Kamaruddin mengatakan bahwa putusan MA ini memperlihatkan bahwa masyarakat biasa dapat mengalami nasib yang kurang beruntung dalam proses hukum.
“Meskipun berbagai media telah memberitakan kasus ini, Mahkamah Agung tampaknya mengabaikan hal tersebut,” ucapnya.
Kamaruddin juga mempertanyakan validitas putusan kasasi MA yang mengubah hukuman mati menjadi hukuman penjara seumur hidup.
“Ini merupakan pertanyaan yang perlu dijawab.
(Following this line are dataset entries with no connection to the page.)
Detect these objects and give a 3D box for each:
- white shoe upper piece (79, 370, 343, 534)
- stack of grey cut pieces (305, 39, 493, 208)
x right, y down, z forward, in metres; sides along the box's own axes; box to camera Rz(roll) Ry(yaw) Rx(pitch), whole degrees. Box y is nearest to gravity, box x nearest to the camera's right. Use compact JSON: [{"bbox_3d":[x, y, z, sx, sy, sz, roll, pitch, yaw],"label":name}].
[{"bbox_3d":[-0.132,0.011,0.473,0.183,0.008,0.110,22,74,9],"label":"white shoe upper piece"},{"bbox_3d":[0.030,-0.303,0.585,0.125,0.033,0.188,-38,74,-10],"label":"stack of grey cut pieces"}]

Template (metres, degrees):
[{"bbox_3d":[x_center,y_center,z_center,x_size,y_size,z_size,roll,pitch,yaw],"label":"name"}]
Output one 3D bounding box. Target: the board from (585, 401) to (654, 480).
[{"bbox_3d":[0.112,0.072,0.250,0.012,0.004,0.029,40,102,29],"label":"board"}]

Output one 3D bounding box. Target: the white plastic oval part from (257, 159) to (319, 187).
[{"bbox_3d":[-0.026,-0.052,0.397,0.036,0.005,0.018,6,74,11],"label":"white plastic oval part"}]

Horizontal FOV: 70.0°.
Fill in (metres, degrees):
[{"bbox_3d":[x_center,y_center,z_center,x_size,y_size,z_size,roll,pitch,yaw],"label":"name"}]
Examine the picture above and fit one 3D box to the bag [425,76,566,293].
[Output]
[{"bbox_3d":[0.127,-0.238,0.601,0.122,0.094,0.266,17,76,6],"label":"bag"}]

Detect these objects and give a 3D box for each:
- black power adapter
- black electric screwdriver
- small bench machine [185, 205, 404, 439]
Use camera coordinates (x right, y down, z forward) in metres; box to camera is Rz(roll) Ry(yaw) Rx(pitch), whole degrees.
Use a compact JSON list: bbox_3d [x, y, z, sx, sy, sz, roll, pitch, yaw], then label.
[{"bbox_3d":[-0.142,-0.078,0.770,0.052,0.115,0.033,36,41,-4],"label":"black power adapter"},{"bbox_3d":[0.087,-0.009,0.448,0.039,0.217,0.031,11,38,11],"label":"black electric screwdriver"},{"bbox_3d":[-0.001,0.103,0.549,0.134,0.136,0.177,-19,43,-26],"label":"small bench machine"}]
Jaksa penuntut umum harus mengambil langkah ekstra dengan mengajukan Peninjauan Kembali (PK) atas kasus ini,” terangnya.
Terkait dengan Putri Candrawathi, Kamaruddin mengaku tidak puas dengan potongan hukuman 50 persen yang diberikan oleh MA. Menurutnya, Putri Candrawathi merupakan akar masalah dalam kasus ini.
“Putri Candrawathi awalnya melaporkan diperkosa di Magelang, namun kemudian berhubungan langsung dengan Brigadir Josua selama 15 hingga 30 menit. Setelah kejadian tersebut, Putri mengadukan perilaku Brigadir Josua kepada Ferdy Sambo,” jelasnya.
Kamaruddin menjelaskan bahwa Putri Candrawathi juga terlibat dalam perencanaan pembunuhan. Ia merencanakan dan mengkoordinasikan langkah-langkah seperti menyiapkan anggaran untuk para terlibat dalam kasus ini. Anggaran tersebut berkisar antara Rp 500 juta hingga Rp 1 miliar.